§ **WHAT IS NEEDED**
Identify each line in the records below that contains the string "nice", and copy those lines out in full. Treat uppercase and lowercase letters as distinct.

**** DATA PROVIDED

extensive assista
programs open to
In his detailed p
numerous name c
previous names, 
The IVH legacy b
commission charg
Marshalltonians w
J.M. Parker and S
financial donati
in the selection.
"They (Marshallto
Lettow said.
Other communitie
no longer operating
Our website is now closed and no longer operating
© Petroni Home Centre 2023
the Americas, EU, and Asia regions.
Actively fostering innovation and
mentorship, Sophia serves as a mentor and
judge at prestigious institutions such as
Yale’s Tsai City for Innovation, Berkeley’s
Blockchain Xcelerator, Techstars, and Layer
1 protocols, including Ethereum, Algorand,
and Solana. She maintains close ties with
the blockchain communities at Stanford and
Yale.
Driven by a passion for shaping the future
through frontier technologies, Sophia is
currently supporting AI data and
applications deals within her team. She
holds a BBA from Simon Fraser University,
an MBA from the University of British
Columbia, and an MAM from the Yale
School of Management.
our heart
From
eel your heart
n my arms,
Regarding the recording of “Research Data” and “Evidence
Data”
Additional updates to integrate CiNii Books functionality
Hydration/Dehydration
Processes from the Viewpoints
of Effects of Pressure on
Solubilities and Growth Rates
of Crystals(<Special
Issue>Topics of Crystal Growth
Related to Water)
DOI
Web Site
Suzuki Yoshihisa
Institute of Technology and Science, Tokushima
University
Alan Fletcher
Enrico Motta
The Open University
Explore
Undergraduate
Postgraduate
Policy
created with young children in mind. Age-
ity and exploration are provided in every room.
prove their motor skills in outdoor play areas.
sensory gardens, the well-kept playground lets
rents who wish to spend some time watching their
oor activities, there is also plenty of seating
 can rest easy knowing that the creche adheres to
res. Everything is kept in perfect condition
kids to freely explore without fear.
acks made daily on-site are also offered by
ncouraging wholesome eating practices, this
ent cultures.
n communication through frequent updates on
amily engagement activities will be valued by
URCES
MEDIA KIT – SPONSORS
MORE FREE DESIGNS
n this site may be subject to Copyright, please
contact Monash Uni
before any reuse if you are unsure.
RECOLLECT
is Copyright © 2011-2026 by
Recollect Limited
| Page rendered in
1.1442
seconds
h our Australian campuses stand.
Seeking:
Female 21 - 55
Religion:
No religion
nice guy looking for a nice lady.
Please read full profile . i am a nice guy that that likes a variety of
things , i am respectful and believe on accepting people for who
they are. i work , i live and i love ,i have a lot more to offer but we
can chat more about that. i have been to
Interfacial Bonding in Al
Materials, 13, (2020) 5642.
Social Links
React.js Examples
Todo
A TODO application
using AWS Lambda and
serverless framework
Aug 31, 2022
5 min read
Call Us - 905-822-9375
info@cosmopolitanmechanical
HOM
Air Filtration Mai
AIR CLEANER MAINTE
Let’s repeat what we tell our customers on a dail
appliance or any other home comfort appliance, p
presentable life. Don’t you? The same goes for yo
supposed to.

********

§ **SOLUTION BELOW**
nice guy looking for a nice lady.
Please read full profile . i am a nice guy that that likes a variety of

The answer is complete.